▸ **Tasks to perform**:
**A)** Translate this sentence from the Barefoot Gen review into Spanish: "However, Gen and his family manage to get by."
**B)** Rewrite the stretch of the Barefoot Gen review from "On July 16th" through "explodes in Hiroshima.", swapping "Gen" for "Gen Nakaoka".

▸ **Passage provided**:

[Start of Attachment]

Barefoot Gen - The Animated Horror of Hiroshima
With Oppenheimer dominating screens all over the world, it’s almost a careless move to not take a moment and look back on the brutal reality which unfolded on that day in August ‘45.
Oppenheimer walks you through the life of J. Robert Oppenheimer, his path towards the creation of the first atomic bomb. The movie ventures deep into the labyrinth of his morals, progressively entangled as the bomb neared completion. One aspect not touched in the movie, at least visually, is the horror, pain, and devastation wreaked upon Hiroshima and Nagasaki by the atomic bombs.
There’s a variety of anime out there that touch on the topic of World War 2 through the eyes of Japanese citizens, the prime example being Ghibli’s “Grave of the Fireflies”. Yet there is no anime that embraces the topic of the Hiroshima bombing as intense and darkly as the 1983 anime movie “Barefoot Gen”.
Written by Keiji Nakazawa, you follow the 6 year old Gen Nakaoka and his family as they endure the hardships of war in Japan. Life is tough, food shortages disrupt their daily life and air alarms frighten people at random times during the day. However, Gen and his family manage to get by. They stick together and live a joyful life as far as the circumstances allow.
Hiroshima got spared from massive destruction during the war, and air raids were mostly false alarms, leading to people becoming skeptical of them. The tone of the film at this point sets a colorful atmosphere filled with the rich carelessness of life as a 6 year old. Gen’s pregnant mother and hard-working father do everything in their power to make life for their kids in war-torn Japan as pleasant as possible.
On July 16th 1945, the first test explosion of a nuclear weapon took place in the desert near Los Alamos. Knowing the Soviets were trying to produce their own nuclear weapons, the United States decided to keep this information a secret to the world.
A mere 21 days after its first test, on the 6th of August 1945, Gen is making his way to school, his mother is hanging the laundry on the balcony, his father, sister, and younger brother are inside the house. A B-29 flies over the city. The air raid alarms don’t sound, people go about their day. At 8:15 am, the world oblivious to its existence, the first nuclear bomb explodes in Hiroshima.

[End of Attachment]

▸ **Records supplied**:
[Start of Attachment]

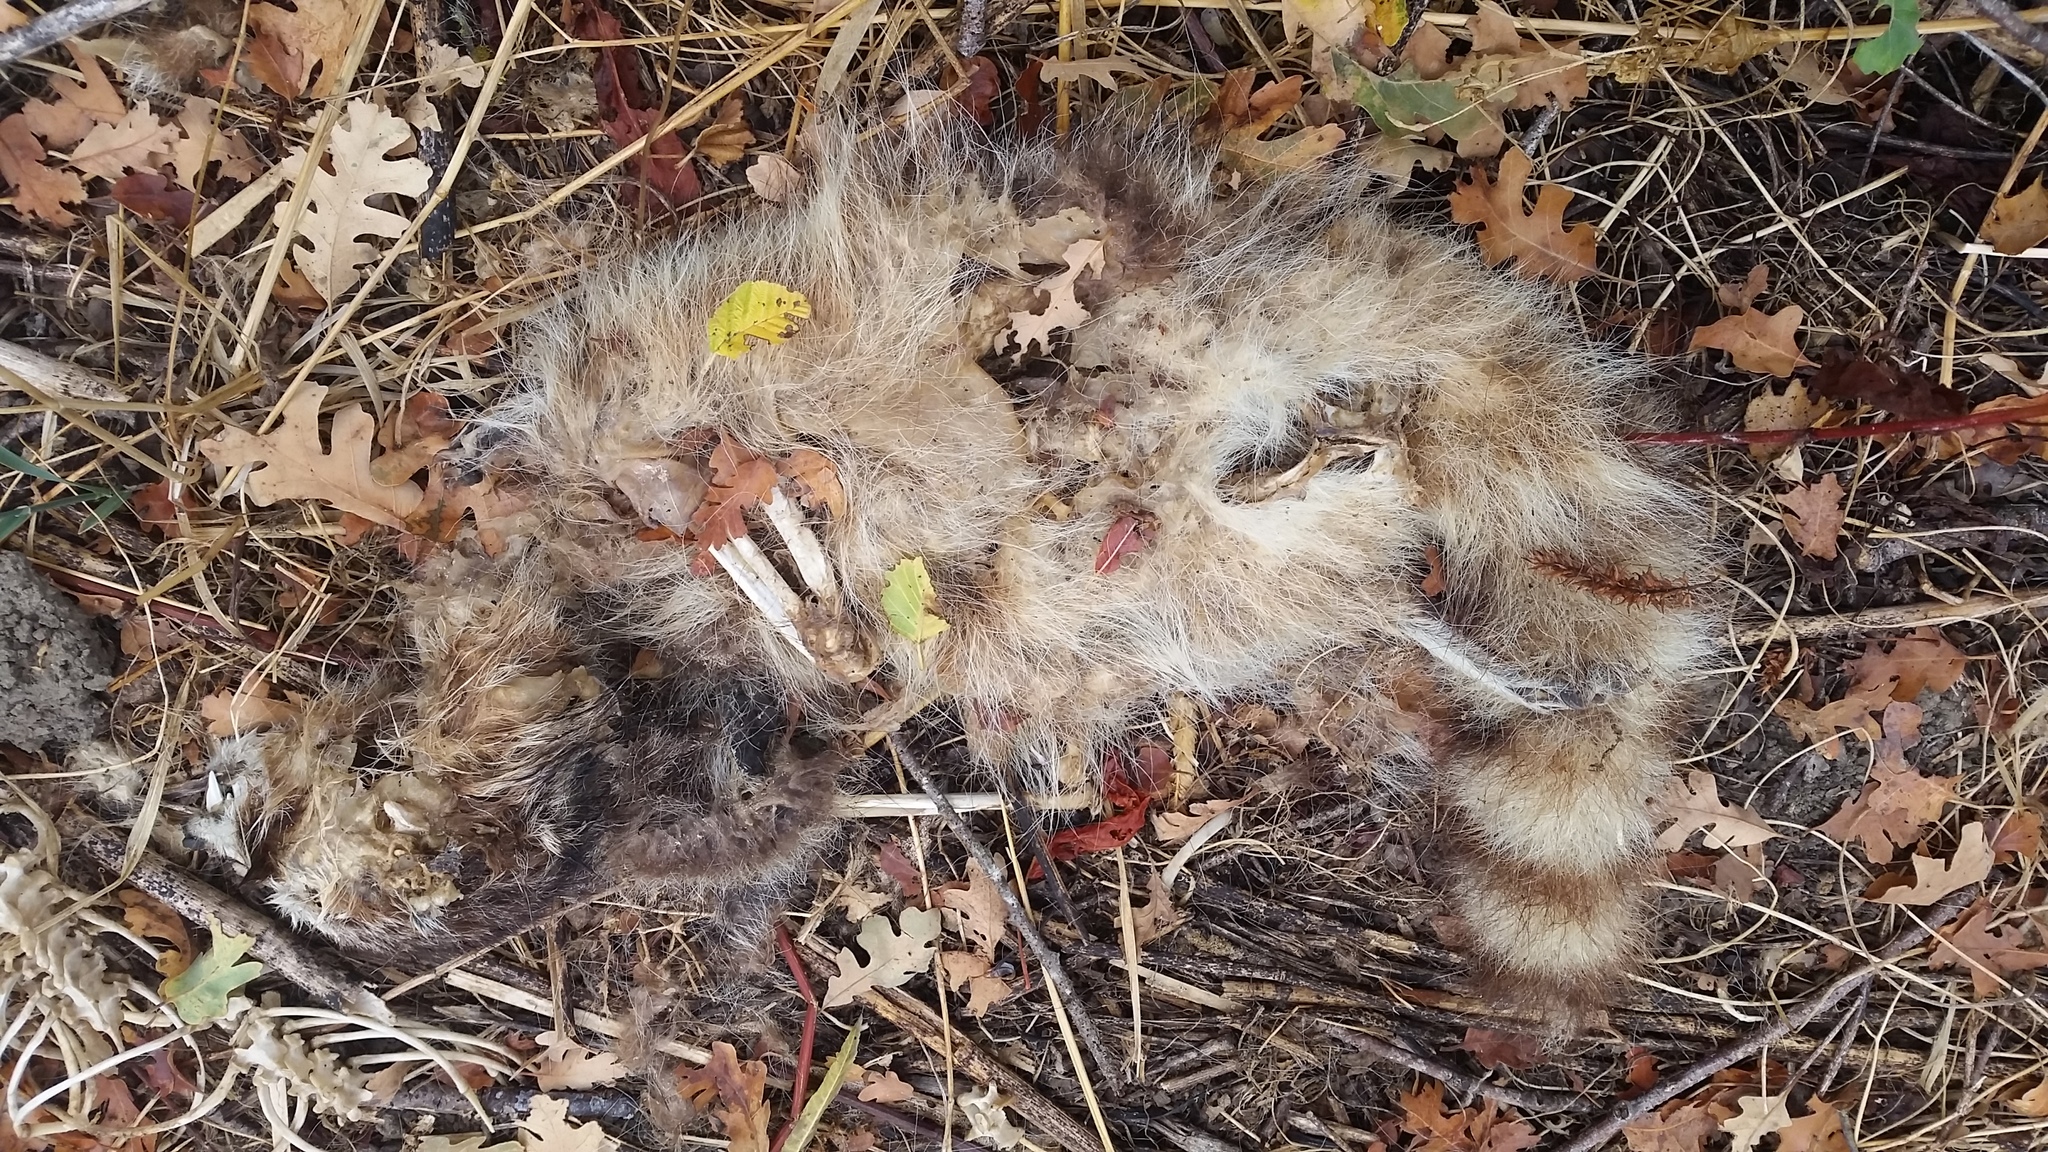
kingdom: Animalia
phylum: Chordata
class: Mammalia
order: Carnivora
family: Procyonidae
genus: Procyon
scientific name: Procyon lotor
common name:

[End of Attachment]

▸ **Answers by task**:
**A)** Sin embargo, Gen y su familia logran salir adelante.

**B)**
On July 16th 1945, the first test explosion of a nuclear weapon took place in the desert near Los Alamos. Knowing the Soviets were trying to produce their own nuclear weapons, the United States decided to keep this information a secret to the world.
A mere 21 days after its first test, on the 6th of August 1945, Gen Nakaoka is making his way to school, his mother is hanging the laundry on the balcony, his father, sister, and younger brother are inside the house. A B-29 flies over the city. The air raid alarms don’t sound, people go about their day. At 8:15 am, the world oblivious to its existence, the first nuclear bomb explodes in Hiroshima.